KIGALI, Rwanda (AP) — An exodus of 300,000 Hutu refugees from camps in eastern Zaire grew more chaotic Thursday as rumors spread that Tutsi rebels were planning to attack the provincial capital.
U.N. aid workers in that city, Bukavu, where 80,000 of the refugees were reported to have arrived Thursday, said Zairian troops were setting up roadblocks and warning people of an impending assault.
Though reports of fighting last week between Zairian troops and Tutsis have not been confirmed, the mere fear that fighting had broken out prompted Hutu refugees to flee 12 camps near Uvira, 60 miles south of Bukavu.
As those refugees were streaming northward toward Bukavu, others were fleeing westward from camps in Bukavu, away from the border with Rwanda, from which they fear an attack will be launched. In all, there are about 40 refugee camps in eastern Zaire.
The U.N. High Commissioner for Refugees warned Thursday that the situation could deteriorate rapidly as food supplies are exhausted and refugees are forced to drink polluted water.
Zairian Prime Minister Kengo Wa Dondo on Thursday asked Belgium, Zaire’s former colonial ruler, to organize mediation by the European Union to resolve the conflict between his country and Rwanda.
In Washington, State Department spokesman Nicholas Burns said the United States calls on “all parties to cease the violence and to defuse the situation.”
Authorities in Bukavu have imposed an 8 p.m.-to-8 a.m. curfew after the Tutsi fighters, known as Banyamulenge, were reported to have advanced to within 10 miles of the city.
About 30 foreign aid workers were evacuated by air from Bukavu on Thursday, U.N. World Food Program spokeswoman Michele Quintaglia said by telephone from there. About 70 foreign aid workers remained.
“Bukavu is fairly tense,” she said. “There are roadblocks, army reinforcements in the town.”
She said a WFP aid worker was beaten Thursday by four Zairian soldiers who stole his car, radio and passport.
U.N. security sources said the Tutsi rebels apparently had taken control of the Zairian border post at Kamanyola near the confluence of the borders of Zaire, Rwanda and Burundi.
In Kigali, the Rwandan capital, Banyamulenge spokesman Mulle Ruhimbika said the Tutsis were engaged in intense battles with Zairian troops. About 1,000 Banyamulenge civilians have been killed by Zairian troops since September, he said.

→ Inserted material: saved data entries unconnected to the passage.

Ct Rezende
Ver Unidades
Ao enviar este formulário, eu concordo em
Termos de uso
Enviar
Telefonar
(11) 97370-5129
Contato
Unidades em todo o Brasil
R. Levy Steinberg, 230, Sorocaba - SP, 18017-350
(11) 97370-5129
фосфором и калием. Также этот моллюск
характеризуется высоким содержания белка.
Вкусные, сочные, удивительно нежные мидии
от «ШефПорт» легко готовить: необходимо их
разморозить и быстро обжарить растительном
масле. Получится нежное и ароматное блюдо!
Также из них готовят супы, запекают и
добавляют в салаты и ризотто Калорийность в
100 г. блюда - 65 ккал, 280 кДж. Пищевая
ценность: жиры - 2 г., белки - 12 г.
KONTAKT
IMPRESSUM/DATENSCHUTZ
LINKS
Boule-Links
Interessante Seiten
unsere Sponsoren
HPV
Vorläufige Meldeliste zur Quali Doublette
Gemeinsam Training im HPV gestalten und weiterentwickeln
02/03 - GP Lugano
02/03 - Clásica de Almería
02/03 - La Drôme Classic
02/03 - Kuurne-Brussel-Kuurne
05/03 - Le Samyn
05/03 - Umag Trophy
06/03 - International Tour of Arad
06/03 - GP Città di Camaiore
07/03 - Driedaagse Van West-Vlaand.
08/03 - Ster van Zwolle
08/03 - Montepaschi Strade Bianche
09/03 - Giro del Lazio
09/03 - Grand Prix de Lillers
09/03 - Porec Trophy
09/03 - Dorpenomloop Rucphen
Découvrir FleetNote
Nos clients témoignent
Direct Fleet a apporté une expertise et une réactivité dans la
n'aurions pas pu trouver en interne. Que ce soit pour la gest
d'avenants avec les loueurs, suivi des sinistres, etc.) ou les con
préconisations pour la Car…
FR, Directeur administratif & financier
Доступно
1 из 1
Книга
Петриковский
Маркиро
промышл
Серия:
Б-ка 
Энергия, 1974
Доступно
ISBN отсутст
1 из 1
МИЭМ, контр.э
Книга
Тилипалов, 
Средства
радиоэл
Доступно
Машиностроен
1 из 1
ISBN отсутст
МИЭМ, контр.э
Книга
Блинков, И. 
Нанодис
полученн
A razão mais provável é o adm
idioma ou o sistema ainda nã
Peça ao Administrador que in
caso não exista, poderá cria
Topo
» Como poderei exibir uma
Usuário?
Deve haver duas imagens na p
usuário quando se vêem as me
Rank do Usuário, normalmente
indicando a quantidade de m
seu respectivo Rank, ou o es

There was no independent confirmation of the claim.
WFP officials said there was only few days’ worth of food in their warehouses in Bukavu.
“Right now, (the refugees) are in good shape, but that could change dramatically,” said UNHCR spokesman Peter Kessler. “This crisis has all ingredients for a humanitarian emergency.”
Some 2,400 tons of food supplies were held up on the Ugandan side of the border when the Zairians closed it down Tuesday. The WFP was seeking clearance for the operation from Zaire and neighboring countries.
The Zairian government has tried to revoke the citizenship of the Banyamulenge, who have lived in what is now eastern Zaire for about 200 years after moving west from present-day Rwanda. They speak a language similar to that spoken by people in Rwanda and Burundi.
A local official in Bukavu recently ordered 250,000 of the Tutsis to leave, prompting some to take up arms.
Zairian officials blame Rwanda and Burundi for arming and abetting the Banyamulenge. Both Rwanda and Burundi reject the claims.